[Mardi: and A Voyage Thither, Vol. I (of 2) by Herman Melville]@TWC D-Link bookMardi: and A Voyage Thither, Vol. I (of 2) CHAPTER L 5/7
The youth bounded forward.
Yillah opened her arms to receive him; but he fell upon the cliff, and was seen no more.
As alarmed, and in tears, she fled from the scene, some one out of sight ran before her through the wood. Upon recounting this adventure to Aleema, he said, that the being she had seen, must have been a bad spirit come to molest her; and that Apo had slain him. The sight of this youth, filled Yillah with wild yearnings to escape from her lonely retreat; for a glimpse of some one beside the priest and the phantom, suggested vague thoughts of worlds of fair beings, in regions beyond Ardair.
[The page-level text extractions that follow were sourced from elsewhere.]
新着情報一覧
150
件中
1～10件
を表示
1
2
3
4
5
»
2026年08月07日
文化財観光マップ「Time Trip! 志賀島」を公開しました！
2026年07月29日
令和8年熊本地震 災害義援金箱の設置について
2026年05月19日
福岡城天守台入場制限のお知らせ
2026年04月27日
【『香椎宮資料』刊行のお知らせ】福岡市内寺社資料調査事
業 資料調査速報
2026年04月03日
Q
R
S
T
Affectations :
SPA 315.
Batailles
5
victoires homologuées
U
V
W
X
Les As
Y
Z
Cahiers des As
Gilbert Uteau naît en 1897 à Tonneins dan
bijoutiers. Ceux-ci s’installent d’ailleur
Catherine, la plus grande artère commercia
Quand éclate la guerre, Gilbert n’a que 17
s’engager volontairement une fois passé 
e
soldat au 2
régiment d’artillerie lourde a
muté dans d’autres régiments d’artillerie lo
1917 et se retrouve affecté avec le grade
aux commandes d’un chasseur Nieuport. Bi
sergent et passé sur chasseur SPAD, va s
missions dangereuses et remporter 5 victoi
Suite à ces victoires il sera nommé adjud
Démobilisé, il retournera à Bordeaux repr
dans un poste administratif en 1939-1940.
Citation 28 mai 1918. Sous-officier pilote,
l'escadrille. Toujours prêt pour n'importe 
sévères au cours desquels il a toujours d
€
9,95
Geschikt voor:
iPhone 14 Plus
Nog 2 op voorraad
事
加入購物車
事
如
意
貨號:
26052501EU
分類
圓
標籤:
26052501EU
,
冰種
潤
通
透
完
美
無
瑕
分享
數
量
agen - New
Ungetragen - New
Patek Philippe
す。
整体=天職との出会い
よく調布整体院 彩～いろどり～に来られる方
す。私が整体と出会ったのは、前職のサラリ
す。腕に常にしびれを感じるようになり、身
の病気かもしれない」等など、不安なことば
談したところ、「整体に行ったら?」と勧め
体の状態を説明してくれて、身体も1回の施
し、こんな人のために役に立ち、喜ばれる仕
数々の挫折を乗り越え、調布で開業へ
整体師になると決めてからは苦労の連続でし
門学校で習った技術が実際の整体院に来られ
But Aleema sought to put away these conceits; saying, that ere long she would be journeying to Oroolia, there to rejoin the spirits she dimly remembered. Soon after, he came to her with a shell--one of those ever moaning of ocean--and placing it to her ear, bade her list to the being within, which in that little shell had voyaged from Oroolia to bear her company in Amma. Now, the maiden oft held it to her ear, and closing her eyes, listened and listened to its soft inner breathings, till visions were born of the sound, and her soul lay for hours in a trance of delight. And again the priest came, and brought her a milk-white bird, with a bill jet-black, and eyes like stars.
"In this, lurks the soul of a maiden; it hath flown from Oroolia to greet you." The soft stranger willingly nestled in her bosom; turning its bright eyes upon hers, and softly warbling. Many days passed; and Yillah, the bird, and the shell were inseparable.